De nombreuses voix ont ensuite réclamé l'interdiction totale des apéros géants. Plus tolérante, Nathalie Kosciusko-Morizet a déclaré vendredi sur Europe 1 : « Ce n'est pas forcément l'interdiction systématique, mais il faut que les organisateurs comprennent que s'il y a des règles de sécurité qui sont mises en place, ce n'est pas pour les ennuyer, c'est vraiment qu'il y a des risques. […] Je veux que les organisateurs se rendent compte que ce qu'on appelle l'ordre public, ce n'est pas une saloperie pour embêter les gens, c'est pour protéger les gens. »
Les organisateurs !? Nathalie Kosciusko-Morizet est pourtant secrétaire d'État à la prospective et au développement de l'économie numérique.

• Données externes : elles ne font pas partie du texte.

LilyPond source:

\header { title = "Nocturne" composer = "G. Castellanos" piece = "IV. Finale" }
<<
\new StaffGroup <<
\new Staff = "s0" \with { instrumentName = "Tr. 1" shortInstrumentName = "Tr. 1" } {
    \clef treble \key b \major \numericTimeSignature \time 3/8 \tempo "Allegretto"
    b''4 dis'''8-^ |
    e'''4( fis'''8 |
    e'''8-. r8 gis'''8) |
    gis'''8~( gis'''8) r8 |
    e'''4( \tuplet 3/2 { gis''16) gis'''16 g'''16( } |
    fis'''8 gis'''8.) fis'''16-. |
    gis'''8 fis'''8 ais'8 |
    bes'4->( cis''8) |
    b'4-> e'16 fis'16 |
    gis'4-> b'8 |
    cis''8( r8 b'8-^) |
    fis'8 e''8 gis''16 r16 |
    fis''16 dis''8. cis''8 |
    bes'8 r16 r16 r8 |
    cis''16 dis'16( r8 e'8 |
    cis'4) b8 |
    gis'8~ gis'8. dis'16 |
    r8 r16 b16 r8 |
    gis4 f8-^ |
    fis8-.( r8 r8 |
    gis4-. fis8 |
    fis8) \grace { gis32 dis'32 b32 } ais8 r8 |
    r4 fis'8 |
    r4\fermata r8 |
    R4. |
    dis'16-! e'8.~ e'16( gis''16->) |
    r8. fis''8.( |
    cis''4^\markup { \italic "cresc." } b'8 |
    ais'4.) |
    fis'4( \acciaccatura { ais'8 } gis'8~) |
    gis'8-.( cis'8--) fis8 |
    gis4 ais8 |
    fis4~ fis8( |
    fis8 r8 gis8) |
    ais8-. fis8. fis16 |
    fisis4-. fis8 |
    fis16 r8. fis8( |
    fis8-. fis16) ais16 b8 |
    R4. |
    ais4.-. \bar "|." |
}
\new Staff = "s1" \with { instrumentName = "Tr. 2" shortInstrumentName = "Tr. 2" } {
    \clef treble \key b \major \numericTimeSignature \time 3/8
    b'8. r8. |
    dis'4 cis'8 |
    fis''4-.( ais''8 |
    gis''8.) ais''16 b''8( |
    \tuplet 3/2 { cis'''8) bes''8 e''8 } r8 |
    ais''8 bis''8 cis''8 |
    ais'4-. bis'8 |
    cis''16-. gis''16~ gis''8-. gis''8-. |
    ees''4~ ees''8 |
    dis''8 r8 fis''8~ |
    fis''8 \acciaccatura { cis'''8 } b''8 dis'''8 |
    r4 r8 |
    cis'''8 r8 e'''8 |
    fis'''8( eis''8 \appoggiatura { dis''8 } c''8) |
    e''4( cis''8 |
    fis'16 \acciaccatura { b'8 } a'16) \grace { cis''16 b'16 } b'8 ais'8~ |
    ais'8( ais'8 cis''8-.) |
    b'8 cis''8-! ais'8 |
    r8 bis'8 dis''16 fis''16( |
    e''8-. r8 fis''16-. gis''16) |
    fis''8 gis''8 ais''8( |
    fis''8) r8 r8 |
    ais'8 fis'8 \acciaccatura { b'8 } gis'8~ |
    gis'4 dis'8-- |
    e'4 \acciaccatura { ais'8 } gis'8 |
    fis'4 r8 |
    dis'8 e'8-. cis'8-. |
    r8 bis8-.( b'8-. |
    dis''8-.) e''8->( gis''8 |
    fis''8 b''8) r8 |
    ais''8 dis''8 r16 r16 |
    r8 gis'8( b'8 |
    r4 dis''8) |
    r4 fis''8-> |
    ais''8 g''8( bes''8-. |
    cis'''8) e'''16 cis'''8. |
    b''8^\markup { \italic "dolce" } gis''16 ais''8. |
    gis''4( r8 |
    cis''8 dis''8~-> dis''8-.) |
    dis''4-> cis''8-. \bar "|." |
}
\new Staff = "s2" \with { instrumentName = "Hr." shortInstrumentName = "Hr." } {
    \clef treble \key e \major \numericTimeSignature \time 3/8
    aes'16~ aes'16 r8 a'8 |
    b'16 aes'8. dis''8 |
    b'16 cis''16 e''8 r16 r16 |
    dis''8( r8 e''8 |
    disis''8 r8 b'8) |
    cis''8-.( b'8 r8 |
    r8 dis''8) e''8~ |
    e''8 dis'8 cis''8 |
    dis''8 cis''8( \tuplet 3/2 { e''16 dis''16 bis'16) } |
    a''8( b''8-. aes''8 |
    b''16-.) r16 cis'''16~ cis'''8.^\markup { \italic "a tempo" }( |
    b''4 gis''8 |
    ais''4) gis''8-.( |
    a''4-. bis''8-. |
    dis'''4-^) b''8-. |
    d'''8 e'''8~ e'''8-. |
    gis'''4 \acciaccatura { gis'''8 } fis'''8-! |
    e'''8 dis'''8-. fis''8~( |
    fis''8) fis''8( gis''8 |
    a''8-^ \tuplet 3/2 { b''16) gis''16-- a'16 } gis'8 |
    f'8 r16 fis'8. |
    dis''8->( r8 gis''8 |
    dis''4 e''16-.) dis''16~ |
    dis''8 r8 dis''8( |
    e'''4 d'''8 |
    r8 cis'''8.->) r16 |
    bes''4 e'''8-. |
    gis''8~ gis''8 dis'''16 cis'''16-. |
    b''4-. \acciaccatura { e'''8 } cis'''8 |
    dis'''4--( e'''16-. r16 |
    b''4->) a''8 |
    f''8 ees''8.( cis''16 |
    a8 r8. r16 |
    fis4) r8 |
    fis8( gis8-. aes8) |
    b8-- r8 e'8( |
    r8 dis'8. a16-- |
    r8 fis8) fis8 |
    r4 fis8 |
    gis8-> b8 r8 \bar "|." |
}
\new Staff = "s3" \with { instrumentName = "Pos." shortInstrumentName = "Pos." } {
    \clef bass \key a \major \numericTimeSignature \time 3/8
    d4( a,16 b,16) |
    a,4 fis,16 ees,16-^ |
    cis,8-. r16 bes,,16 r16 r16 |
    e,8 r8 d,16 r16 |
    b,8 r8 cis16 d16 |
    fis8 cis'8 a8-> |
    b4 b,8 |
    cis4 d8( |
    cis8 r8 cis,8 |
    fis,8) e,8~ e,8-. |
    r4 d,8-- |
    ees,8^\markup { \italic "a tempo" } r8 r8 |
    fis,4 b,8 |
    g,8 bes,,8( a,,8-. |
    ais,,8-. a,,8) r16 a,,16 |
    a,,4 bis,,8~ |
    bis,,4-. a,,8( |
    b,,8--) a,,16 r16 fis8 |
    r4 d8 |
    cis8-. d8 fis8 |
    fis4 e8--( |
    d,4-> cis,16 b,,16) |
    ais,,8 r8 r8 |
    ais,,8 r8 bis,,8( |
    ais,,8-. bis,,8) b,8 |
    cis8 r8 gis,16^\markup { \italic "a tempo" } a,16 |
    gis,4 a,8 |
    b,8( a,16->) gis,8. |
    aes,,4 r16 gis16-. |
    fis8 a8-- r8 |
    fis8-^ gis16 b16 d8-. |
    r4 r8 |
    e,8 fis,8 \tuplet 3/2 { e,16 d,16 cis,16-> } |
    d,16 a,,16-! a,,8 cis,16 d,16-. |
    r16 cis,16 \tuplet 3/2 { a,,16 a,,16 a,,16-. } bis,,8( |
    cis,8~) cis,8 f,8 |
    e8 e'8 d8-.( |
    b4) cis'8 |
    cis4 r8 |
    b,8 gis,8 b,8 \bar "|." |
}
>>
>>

Sur Facebook, et sur les réseaux sociaux en général, il n'y a pas d'organisateur(s) et de participants. Les 9000 personnes présentes à Nantes étaient collectivement toutes organisateurs et participants. La responsabilité est aussi collective.
Lors des événements en banlieue parisienne en 2005 (cf. “Allumer le feu”), j'écrivais : « À l'heure du portable et de l'Internet, simultané et semblable ne veulent plus dire forcément coordonné ou centralisé. » Cinq ans plus tard, les dirigeants politiques semblent ne pas l'avoir encore compris. Pourtant, c'est une des caractéristiques fondamentales de l'émergence du vMème VERT : des mouvements collectifs auto-organisés — cela n'implique évidemment pas que tous les participants aux apéros géants soient dominés par ce niveau d'existence.
Dans La Solution, Bertolt Brecht ironisait : « Ne serait-il pas plus simple pour le gouvernement de dissoudre le peuple et d'en élire un autre ? » Il semble aujourd'hui que BLEU et ORANGE voudraient bien dissoudre VERT !
Bien évidemment, les apéros géants posent des problèmes réels : sécurité, santé, hygiène, déchets, nuisance aux riverains. Cependant, on ne résout pas les difficultés créées par un niveau d'existence avec les solutions des niveaux précédents.
P.-S. : pour nos lecteurs sobres, rappelons qu'un perroquet est un cocktail à base de pastis et de sirop de menthe. Un apéritif vert, en quelque sorte.